To ensure accuracy, the Legislature should assign the job of collecting and reporting this data to the Auditor General's Office. And it should make the distribution of state-shared revenues to cities and counties and education assistance to school districts dependent on cooperation with the auditor general's efforts.

• The historical importance of Jack Kemp was generally understated in the reporting of his passing last week. Kemp changed the central focus of Republican economic policy.

Prior to Kemp, the Republican central focus was on the need to balance budgets through limiting spending.

Kemp argued that, instead, the central focus should be on fostering expanded economic opportunity through reductions in marginal tax rates. Ronald Reagan made Kemp's idea the principal domestic proposal of his 1980 presidential campaign, enacted it after being elected, and it has been the Republicans' central economic focus ever since.

Kemp was a graduate of Occidental College in Los Angeles. He gave a series of lectures there while I was serving as editor of the campus newspaper. So, I was able to follow him around and get to know him a little. His intellectual appetite for information and policy analysis was nearly exhausting.

Kemp practiced a different kind of politics, as well. Newt Gingrich and Karl Rove sought Republican victories by highlighting divisions in which more people sided with Republicans than Democrats.

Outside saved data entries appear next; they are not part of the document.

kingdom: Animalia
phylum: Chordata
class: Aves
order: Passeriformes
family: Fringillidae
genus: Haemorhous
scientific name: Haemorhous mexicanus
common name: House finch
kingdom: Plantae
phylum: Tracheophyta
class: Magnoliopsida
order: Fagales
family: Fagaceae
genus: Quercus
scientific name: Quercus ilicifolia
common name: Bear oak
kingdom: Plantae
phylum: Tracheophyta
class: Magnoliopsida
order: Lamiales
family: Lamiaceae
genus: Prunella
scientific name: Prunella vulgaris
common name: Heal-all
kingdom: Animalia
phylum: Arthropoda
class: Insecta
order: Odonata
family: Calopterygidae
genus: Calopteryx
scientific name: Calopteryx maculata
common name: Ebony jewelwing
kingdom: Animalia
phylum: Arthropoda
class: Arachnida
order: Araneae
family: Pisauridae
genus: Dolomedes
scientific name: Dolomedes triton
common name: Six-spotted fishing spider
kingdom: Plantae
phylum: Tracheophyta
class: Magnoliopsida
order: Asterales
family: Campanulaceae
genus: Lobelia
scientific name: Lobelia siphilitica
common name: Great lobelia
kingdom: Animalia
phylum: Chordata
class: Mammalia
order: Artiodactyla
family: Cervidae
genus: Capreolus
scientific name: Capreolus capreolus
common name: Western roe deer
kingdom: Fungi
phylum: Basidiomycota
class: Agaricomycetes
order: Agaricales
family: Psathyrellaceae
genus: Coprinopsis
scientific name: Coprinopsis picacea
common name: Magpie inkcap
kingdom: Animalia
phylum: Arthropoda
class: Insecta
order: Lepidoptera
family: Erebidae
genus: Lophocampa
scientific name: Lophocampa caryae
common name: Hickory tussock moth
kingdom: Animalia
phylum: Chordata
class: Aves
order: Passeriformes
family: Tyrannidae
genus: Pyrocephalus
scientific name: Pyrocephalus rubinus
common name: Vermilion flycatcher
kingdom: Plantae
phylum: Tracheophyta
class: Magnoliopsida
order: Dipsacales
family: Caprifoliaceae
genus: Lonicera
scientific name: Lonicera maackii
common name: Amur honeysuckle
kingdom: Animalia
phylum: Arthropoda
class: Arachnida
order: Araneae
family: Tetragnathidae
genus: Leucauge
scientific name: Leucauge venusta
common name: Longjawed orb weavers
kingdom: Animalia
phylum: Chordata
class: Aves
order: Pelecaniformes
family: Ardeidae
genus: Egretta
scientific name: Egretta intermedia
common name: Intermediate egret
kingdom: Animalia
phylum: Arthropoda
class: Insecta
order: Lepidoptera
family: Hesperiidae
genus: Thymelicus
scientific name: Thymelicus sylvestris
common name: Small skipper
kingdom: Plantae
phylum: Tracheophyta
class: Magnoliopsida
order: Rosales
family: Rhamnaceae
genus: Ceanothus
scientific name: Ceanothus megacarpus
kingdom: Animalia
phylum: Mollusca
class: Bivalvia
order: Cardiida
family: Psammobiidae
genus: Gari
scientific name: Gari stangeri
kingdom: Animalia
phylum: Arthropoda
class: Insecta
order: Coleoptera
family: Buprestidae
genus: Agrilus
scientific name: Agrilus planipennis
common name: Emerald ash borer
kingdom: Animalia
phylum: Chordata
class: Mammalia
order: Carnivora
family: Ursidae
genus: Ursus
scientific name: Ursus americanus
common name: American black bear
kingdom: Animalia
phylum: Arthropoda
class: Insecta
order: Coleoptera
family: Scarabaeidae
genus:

Kemp was frankly bored when talking to Republican and conservative groups, people who agreed with him. His politics was that of an evangelist. He was always trying to make converts.

He passionately believed that expanding private-sector opportunity was a better way to help the disadvantaged than government programs. His sincerity and commitment to building better ladders to success for those at the bottom were transparent.

As Republicans consider how to regroup and regain political traction, they would do very well to try to recapture the spirit of Jack Kemp.